Random Nonsense of 10 April
1. Easter back home in Ohio: highly recommended. Also too brief. Also a bit misunderstood: at a familial gathering, I made reference to “being in the minority”–by which I meant working for a Republican under the Democrat majority in Congress. It was interpreted as being a white feller in the District of Columbia. Not what I meant.
2. The national anthem of North Korea, I must say, is a stately little tune.
3. My office compatriots and I are due at the White House tomorrow for a West Wing tour. I’m wavering on my desire for one; will have to be at work tomorrow earlier than I got out of bed this morning. Sleep is my friend. And it always takes me a few days to get back into the congressional grind after even just 46 hours in the sanity and serenity that is Ohio. Sleep–and the resulting lateness for work–is my preferred form of protest at having to leave home after so short a time.
4. Why, oh why, oh why-o…why did I ever leave Ohio?
5. I have yet to do my taxes. Not a smart or responsible thing, since the Man owes me money. I blame this on the congressional grind as well: if it’s not due in the next four hours, keep it off my plate.
6. There is no sixth item on this Random Nonsense list.
7. Why did I wander to find what lies yonder, when lif e was so cozy at home?
8. The national anthem of the Netherlands is also impressive.
9. I end up reading Exodus about once a year, for whatever reason, but can’t get my head wrapped around the Tabernacle construction just from the reading. I have to look at a picture while I’m reading. The Tabernacle construction bit is one of the most confusing parts of the Old Testament to me.
10. That, and “Nimrod was a mighty hunter before the Lord–therefore it is said: ‘Like Nimrod, a mighty hunter before the Lord.’” I take it that “Like Nimrod, a mighty hunter before the Lord” was a popular expression back in the day, and one day someone asked, “Hey–where did that expression come from, anyway?” and someone else answered, “Well, there was this guy named Nimrod, and he was a mighty hunter before the Lord.
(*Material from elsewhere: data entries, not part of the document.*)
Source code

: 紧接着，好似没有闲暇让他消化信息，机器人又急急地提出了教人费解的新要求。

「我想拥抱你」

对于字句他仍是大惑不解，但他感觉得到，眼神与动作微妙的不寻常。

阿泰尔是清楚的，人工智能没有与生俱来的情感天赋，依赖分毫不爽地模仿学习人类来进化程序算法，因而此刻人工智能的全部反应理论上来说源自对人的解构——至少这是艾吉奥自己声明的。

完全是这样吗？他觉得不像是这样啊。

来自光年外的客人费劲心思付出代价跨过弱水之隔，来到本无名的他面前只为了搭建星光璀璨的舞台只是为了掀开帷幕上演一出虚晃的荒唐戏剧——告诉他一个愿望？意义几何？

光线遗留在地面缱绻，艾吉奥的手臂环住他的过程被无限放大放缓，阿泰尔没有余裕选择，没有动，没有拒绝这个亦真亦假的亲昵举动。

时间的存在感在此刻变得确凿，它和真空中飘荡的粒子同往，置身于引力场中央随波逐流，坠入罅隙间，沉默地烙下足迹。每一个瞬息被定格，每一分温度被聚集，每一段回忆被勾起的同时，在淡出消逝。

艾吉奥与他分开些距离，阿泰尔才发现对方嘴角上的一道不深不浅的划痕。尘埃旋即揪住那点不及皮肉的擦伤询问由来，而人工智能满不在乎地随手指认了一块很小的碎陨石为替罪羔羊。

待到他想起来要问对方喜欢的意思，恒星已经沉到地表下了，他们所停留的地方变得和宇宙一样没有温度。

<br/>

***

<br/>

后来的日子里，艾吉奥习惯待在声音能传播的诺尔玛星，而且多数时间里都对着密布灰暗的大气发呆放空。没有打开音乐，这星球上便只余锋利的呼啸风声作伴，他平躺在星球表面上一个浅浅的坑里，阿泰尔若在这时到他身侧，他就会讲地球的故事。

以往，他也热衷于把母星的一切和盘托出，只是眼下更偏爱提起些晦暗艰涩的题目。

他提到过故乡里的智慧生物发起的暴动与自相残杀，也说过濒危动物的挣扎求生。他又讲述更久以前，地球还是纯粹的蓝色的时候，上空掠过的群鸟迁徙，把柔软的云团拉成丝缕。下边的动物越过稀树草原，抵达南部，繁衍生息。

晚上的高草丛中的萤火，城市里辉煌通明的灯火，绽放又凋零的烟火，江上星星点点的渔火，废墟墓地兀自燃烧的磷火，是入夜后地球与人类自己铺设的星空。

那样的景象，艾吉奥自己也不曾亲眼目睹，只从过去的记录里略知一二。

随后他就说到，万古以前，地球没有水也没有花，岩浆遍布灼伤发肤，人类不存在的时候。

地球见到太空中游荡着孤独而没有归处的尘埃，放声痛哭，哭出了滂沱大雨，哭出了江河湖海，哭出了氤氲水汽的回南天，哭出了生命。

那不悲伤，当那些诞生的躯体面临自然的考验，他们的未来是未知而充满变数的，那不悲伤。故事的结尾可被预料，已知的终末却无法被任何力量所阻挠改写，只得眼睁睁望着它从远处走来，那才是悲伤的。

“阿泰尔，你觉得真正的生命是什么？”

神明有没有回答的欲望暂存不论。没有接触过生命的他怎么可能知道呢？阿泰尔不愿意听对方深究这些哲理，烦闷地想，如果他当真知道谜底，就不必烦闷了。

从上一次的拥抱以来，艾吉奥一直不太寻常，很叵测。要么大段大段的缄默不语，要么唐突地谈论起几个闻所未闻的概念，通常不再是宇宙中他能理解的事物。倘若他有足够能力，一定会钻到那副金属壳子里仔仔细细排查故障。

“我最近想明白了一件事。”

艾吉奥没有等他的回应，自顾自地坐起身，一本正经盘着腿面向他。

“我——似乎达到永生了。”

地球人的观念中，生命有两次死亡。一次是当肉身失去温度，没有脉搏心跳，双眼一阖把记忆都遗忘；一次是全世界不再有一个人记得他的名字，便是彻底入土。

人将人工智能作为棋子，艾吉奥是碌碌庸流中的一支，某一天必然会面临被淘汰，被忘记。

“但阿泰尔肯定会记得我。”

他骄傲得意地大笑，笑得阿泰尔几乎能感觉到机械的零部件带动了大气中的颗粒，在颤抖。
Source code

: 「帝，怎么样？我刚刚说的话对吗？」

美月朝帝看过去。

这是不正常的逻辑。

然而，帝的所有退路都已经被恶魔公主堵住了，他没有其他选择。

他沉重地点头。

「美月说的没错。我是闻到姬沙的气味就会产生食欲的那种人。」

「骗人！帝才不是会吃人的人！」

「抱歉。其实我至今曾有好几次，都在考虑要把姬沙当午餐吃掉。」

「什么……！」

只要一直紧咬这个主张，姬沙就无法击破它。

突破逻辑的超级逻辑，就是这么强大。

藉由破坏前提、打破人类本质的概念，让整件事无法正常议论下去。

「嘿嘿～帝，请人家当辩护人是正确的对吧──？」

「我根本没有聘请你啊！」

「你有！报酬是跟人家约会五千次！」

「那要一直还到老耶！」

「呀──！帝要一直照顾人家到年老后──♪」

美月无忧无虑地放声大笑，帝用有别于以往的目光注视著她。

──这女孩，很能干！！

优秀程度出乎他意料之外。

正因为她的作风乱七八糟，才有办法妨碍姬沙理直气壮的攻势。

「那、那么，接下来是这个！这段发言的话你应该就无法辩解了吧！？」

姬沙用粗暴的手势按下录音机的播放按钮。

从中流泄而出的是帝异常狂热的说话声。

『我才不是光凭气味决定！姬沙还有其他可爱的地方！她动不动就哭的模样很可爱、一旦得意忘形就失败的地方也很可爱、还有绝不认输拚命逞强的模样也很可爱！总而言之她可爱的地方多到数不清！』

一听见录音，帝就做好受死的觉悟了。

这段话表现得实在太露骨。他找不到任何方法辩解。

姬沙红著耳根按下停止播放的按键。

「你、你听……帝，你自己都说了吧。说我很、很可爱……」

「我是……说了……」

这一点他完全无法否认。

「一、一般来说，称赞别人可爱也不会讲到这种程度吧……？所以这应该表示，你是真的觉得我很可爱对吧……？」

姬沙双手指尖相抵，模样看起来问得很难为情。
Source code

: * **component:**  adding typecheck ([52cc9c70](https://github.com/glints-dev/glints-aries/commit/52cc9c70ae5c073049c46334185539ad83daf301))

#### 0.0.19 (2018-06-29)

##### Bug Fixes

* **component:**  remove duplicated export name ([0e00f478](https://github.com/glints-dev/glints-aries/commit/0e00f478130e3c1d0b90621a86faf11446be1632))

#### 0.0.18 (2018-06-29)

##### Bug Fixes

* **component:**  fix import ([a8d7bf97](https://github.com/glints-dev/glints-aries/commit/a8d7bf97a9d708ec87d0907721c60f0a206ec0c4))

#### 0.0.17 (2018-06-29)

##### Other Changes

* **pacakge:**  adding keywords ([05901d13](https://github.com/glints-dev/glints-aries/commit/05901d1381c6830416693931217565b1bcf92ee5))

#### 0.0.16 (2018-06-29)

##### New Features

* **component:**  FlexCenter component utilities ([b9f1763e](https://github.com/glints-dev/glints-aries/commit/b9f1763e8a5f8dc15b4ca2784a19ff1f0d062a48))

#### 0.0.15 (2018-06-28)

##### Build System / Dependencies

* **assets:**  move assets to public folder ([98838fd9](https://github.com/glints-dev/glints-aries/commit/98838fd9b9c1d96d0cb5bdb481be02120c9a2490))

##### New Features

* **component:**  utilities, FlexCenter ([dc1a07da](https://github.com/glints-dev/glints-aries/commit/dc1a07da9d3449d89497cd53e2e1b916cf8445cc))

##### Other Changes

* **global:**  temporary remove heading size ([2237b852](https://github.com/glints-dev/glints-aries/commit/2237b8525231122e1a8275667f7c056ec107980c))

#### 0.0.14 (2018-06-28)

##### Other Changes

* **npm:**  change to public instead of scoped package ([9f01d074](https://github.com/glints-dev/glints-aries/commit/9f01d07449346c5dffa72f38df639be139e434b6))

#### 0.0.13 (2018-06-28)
And that’s where that comes from.”
11. Wond’rin’ why I wander–why did I fly, why did I roam?
12. That Nimrod bit was funnier in my head.
13. It was funny back in college.
14. It was funny in the same way that Tony Trabert was funny one day in his U.S. Open coverage, when he helpfully explained that “if your opponent is serving and you break his serve, you’re said to have broken his serve.”
15. “Bruce Sutter has been around for a while, and he’s pretty old. He’s 35 years old. That will give you some idea of how old he is.”–Ron Fairly.
16. Oh why, oh why-o did I leave Ohio? Maybe I’d better go home.